Bug 5823

Summary: ATI Radeon R300 - complete freeze
Product: Drivers Reporter: Vladimir Kondratiev (vladimir.kondratiev)
Component: Video(DRI - non Intel)Assignee: Steven Christenson (exvor)
Status: REJECTED WILL_NOT_FIX    
Severity: low CC: airlied, akpm, benh, protasnb
Priority: P2    
Hardware: i386   
OS: Linux   
Kernel Version: 2.6.15 Subsystem:
Regression: --- Bisected commit-id:
Attachments: my config for 2.6.15
My lspci

Description Vladimir Kondratiev 2006-01-04 08:47:20 UTC
Most recent kernel where this bug did not occur: 2.6.13
Distribution:
Fedora 4
Hardware Environment:
IBM T42p
Software Environment:
Vanilla kernel compiled with 
gcc (GCC) 4.1.0 20051222 (Red Hat 4.1.0-0.12)
Nothing running, idle system in login prompt.
Problem Description:
In several minutes after boot, kernel freeze. No OOPS message on console. System
do not react to SysRq.

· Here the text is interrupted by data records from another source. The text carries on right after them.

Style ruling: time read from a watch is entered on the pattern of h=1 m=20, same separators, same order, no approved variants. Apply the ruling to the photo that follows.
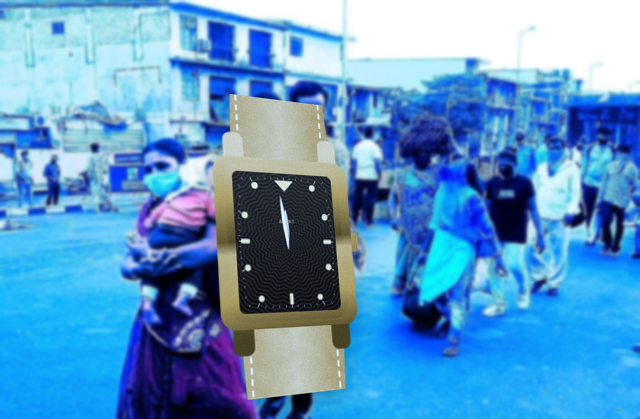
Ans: h=11 m=59
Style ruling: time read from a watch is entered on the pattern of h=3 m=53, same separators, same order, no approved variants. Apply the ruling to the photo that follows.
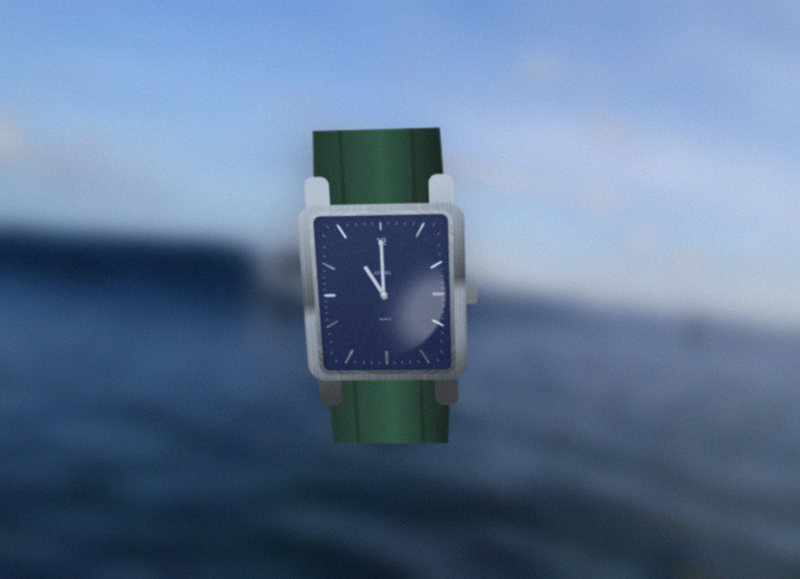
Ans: h=11 m=0
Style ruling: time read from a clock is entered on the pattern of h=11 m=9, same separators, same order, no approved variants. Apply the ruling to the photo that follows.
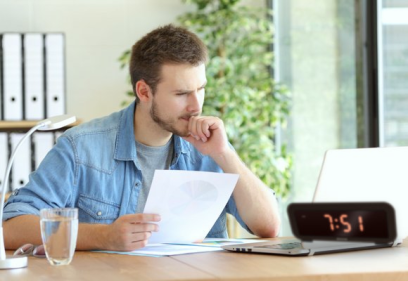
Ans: h=7 m=51
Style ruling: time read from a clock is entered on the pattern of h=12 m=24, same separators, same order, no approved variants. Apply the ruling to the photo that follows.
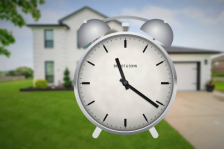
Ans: h=11 m=21
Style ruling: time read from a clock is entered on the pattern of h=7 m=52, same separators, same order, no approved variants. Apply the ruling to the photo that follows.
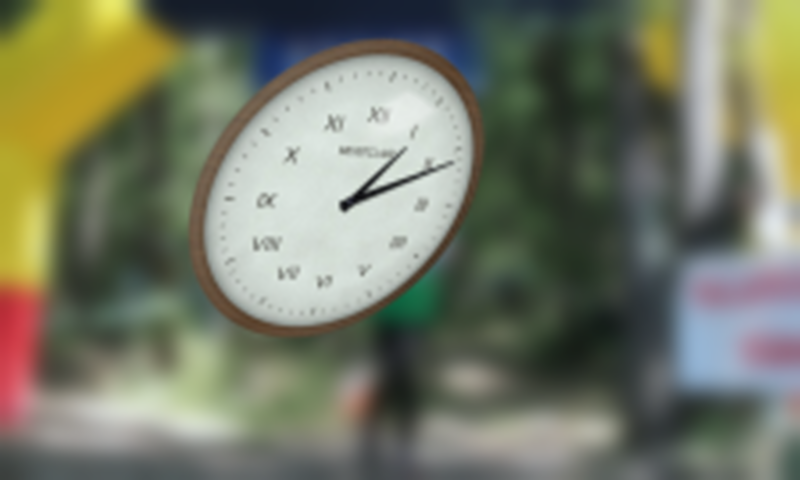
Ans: h=1 m=11
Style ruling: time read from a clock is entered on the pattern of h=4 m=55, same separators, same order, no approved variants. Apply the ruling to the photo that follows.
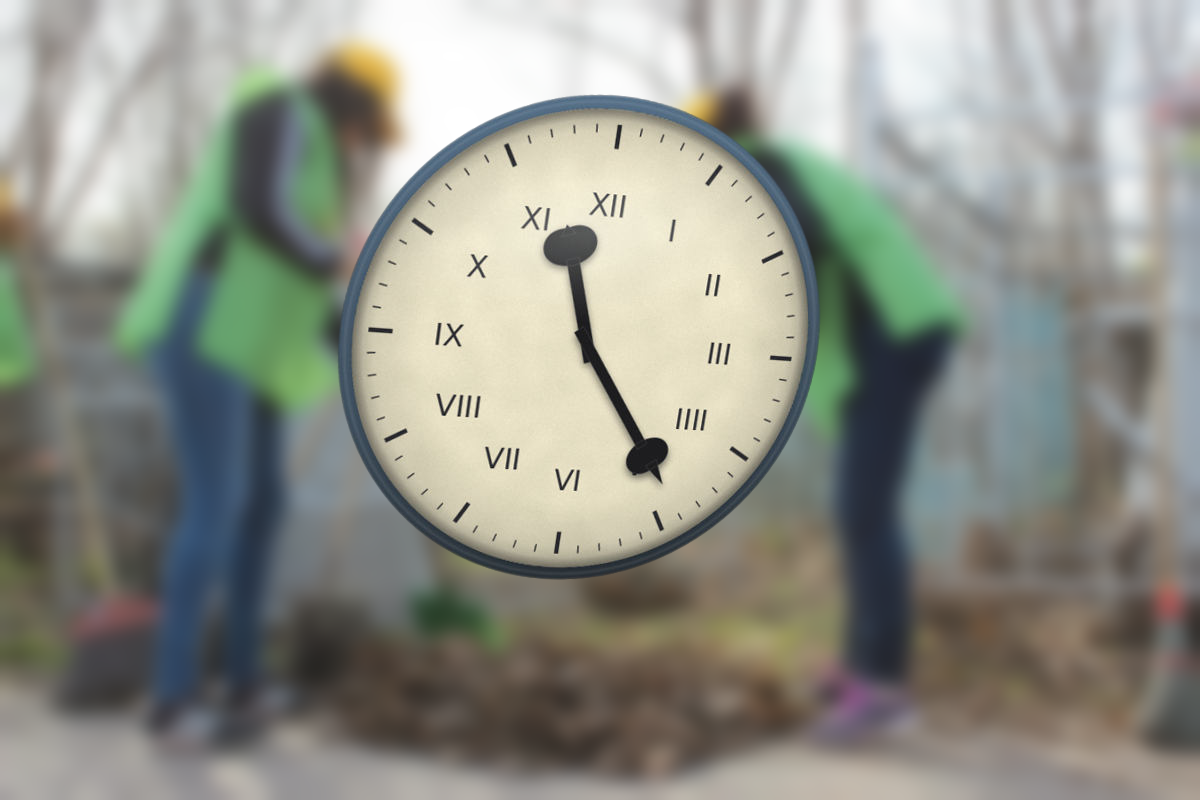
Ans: h=11 m=24
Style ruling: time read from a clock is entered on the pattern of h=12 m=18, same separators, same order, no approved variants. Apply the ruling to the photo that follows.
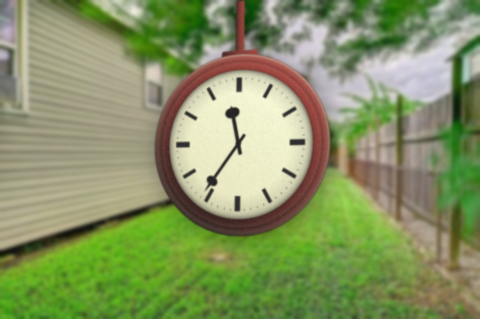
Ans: h=11 m=36
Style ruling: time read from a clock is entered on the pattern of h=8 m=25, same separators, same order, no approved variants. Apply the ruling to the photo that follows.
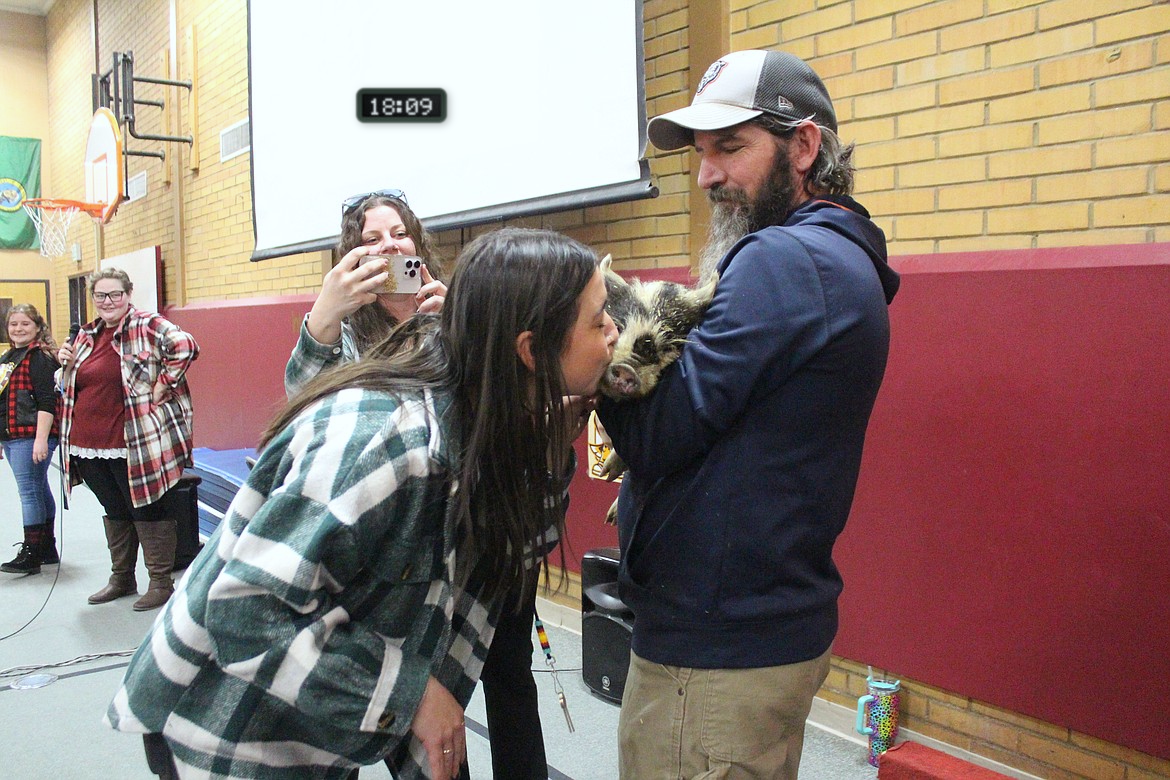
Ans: h=18 m=9
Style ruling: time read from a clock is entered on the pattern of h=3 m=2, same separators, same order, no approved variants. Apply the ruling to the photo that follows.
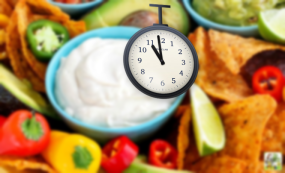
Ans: h=10 m=59
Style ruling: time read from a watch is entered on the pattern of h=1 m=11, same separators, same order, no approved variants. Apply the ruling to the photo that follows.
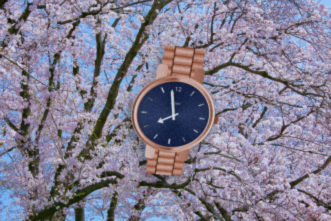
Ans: h=7 m=58
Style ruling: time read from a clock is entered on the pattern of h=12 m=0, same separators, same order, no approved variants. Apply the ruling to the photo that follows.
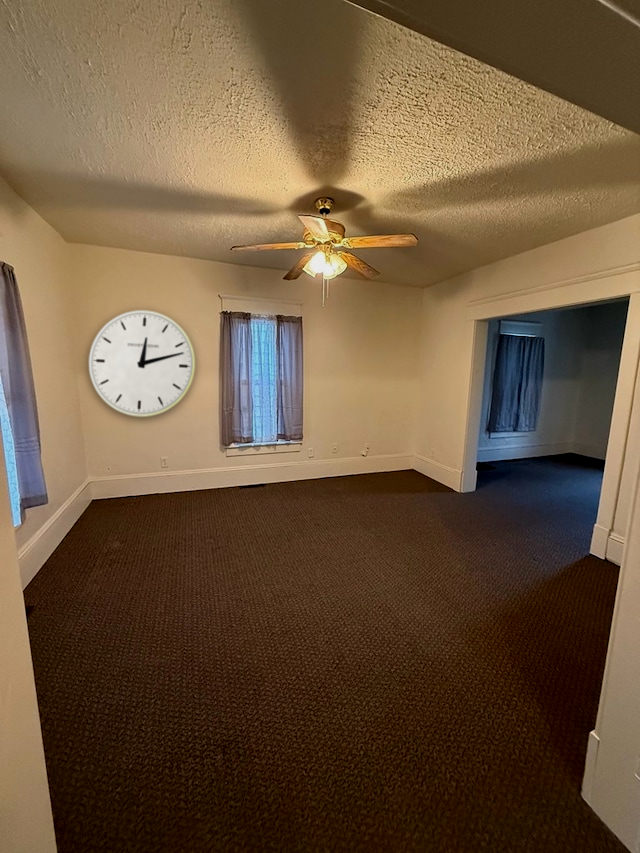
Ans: h=12 m=12
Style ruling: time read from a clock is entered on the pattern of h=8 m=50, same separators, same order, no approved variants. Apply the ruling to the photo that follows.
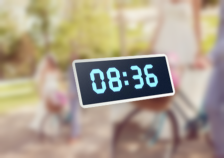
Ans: h=8 m=36
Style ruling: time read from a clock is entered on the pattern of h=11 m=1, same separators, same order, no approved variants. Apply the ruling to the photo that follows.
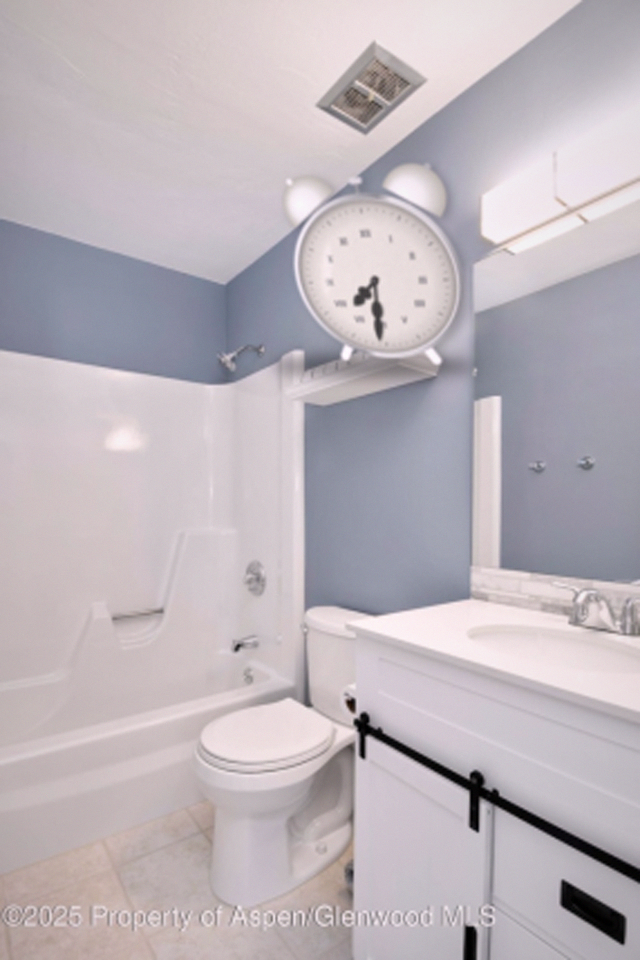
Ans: h=7 m=31
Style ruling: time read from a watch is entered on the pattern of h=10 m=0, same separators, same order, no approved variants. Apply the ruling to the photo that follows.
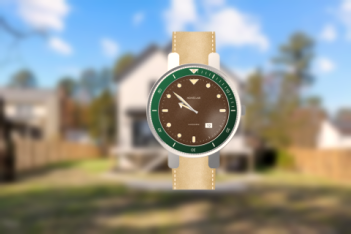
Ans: h=9 m=52
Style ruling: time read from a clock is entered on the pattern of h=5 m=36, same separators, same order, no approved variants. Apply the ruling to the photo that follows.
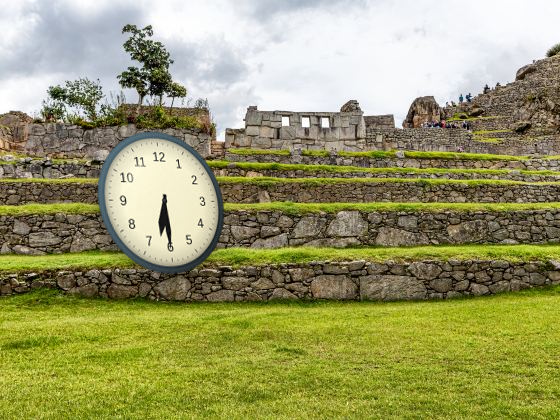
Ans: h=6 m=30
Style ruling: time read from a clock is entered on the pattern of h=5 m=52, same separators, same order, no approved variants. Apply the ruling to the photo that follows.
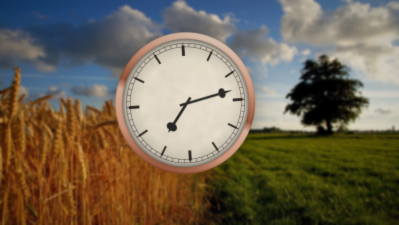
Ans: h=7 m=13
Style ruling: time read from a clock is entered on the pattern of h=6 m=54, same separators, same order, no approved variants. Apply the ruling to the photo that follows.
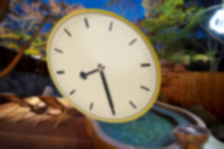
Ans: h=8 m=30
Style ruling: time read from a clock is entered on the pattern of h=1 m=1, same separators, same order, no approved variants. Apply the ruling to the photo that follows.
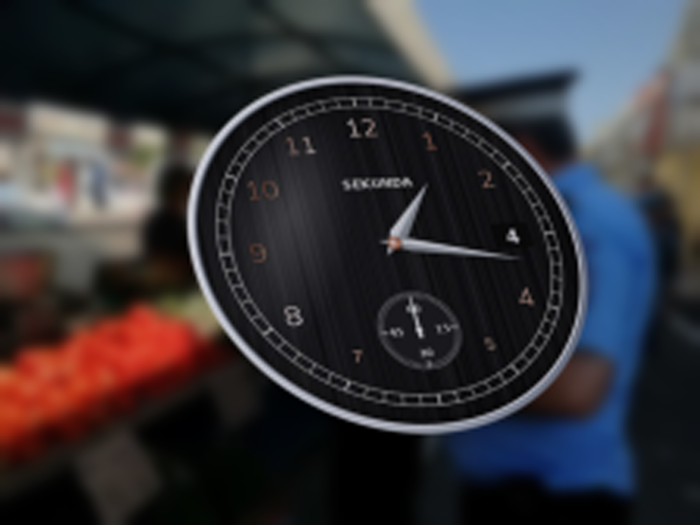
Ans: h=1 m=17
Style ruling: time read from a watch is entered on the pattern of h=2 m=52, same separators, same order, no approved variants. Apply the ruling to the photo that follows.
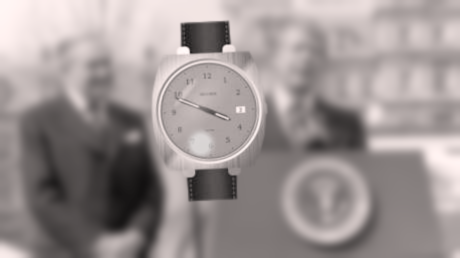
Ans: h=3 m=49
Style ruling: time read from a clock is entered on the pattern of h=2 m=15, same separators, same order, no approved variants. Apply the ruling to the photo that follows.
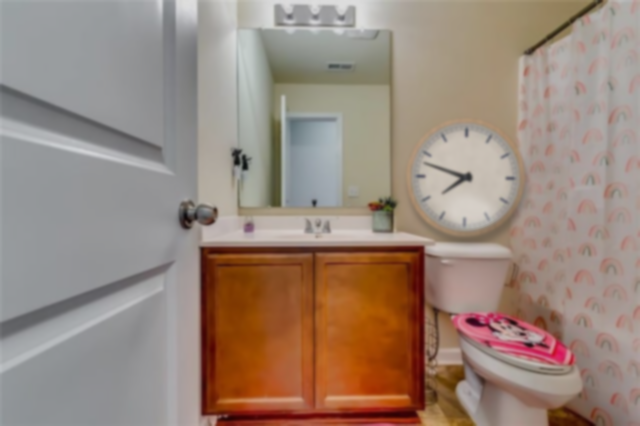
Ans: h=7 m=48
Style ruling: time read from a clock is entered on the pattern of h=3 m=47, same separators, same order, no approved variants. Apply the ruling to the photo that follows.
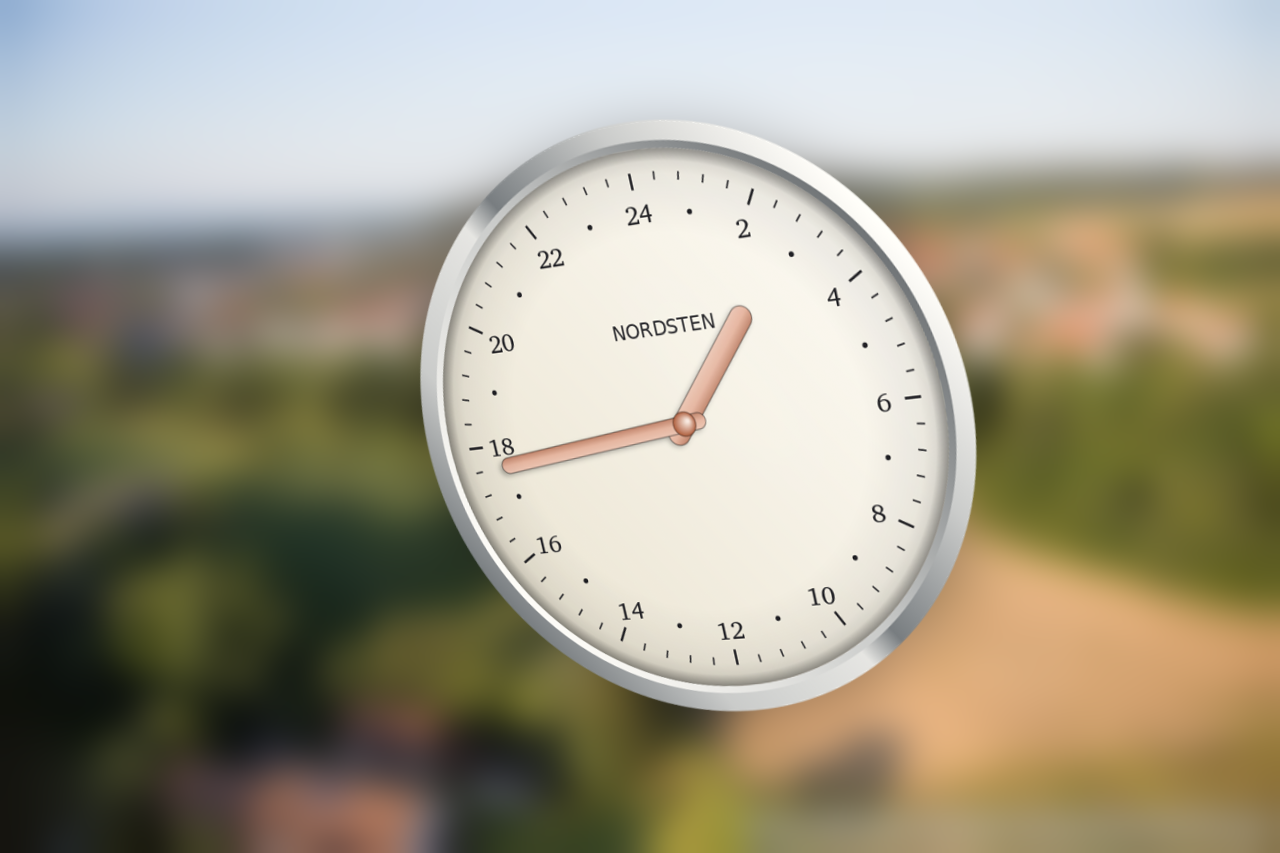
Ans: h=2 m=44
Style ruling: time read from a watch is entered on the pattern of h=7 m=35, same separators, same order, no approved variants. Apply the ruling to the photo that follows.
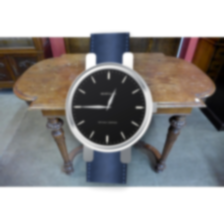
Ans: h=12 m=45
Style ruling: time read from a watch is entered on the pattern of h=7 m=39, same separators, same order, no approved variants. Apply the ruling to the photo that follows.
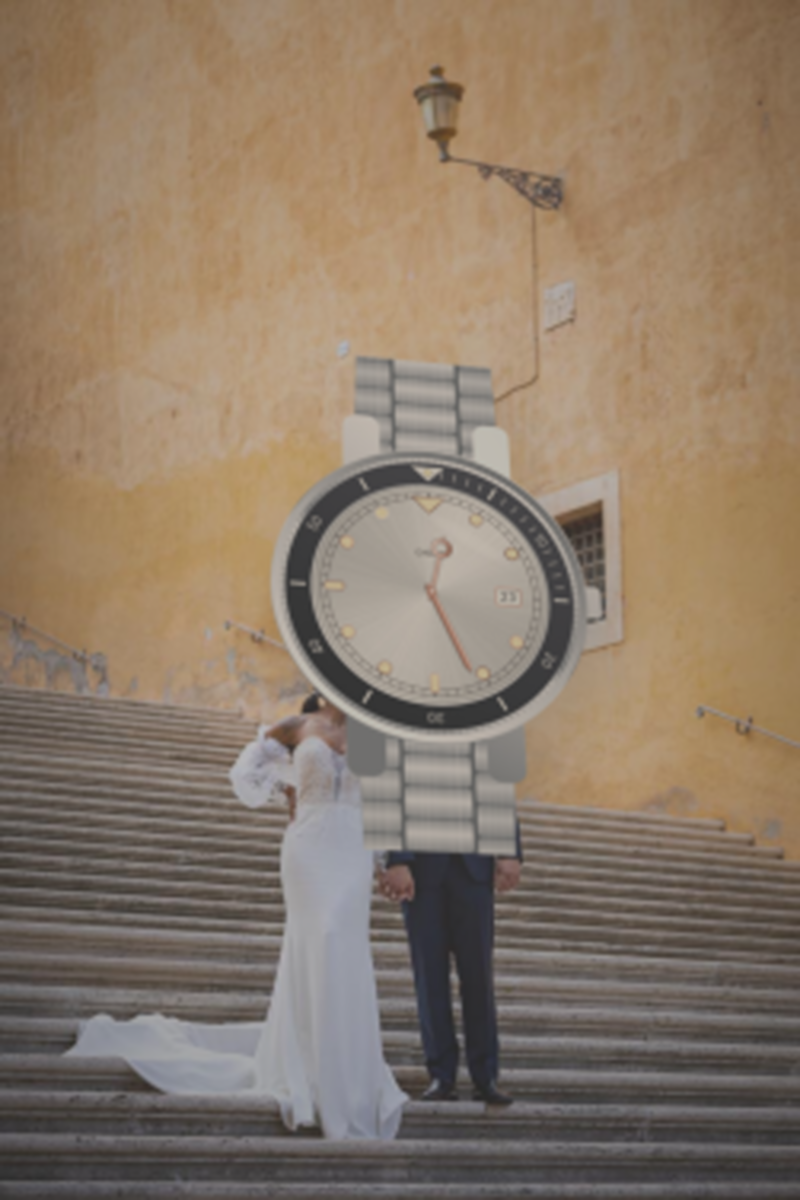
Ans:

Reproducible 100%.
vanilla 2.6.13 (Linux version 2.6.13 (root@vkondra-mobl) (gcc version 4.0.1
20050822 (Red Hat 4.0.1-10))) run without problems on the same system.
Steps to reproduce:
Boot and wait for several minutes.
I am ready to provide any additional information and do any experiments to
investigate this problem.
Comment 1 Vladimir Kondratiev 2006-01-04 12:21:43 UTC
Created attachment 6932 [details]
my config for 2.6.15
Comment 2 Vladimir Kondratiev 2006-01-04 12:24:41 UTC
I built gcc 4.0.2 (official stable release) from sources; and recompiled 2.6.15
kernel with it. Also, I removed ieee80211* and ipw2200 modules since they was
not present in my 2.6.13.

Result is the same - complete freeze.

Any ideas what to do next?
Comment 3 Andrew Morton 2006-01-04 12:35:56 UTC
Can you enable the NMI watchdog, see if that catches anything?
Comment 4 Vladimir Kondratiev 2006-01-04 22:13:09 UTC
with NMI - no luck. On boot, kernel says:

Local APIC disabled by BIOS -- you can enable it with "lapic"
mapped APIC to ffffd000 (01806000)

; but if I append "lapic", laptop won't boot. Sure, I tried with
nmi_watchdog=[12], NMI counter not run and in dmesg, I see message: 

Testing NMI watchdog ... CPU#0: NMI appears to be stuck (0->0)!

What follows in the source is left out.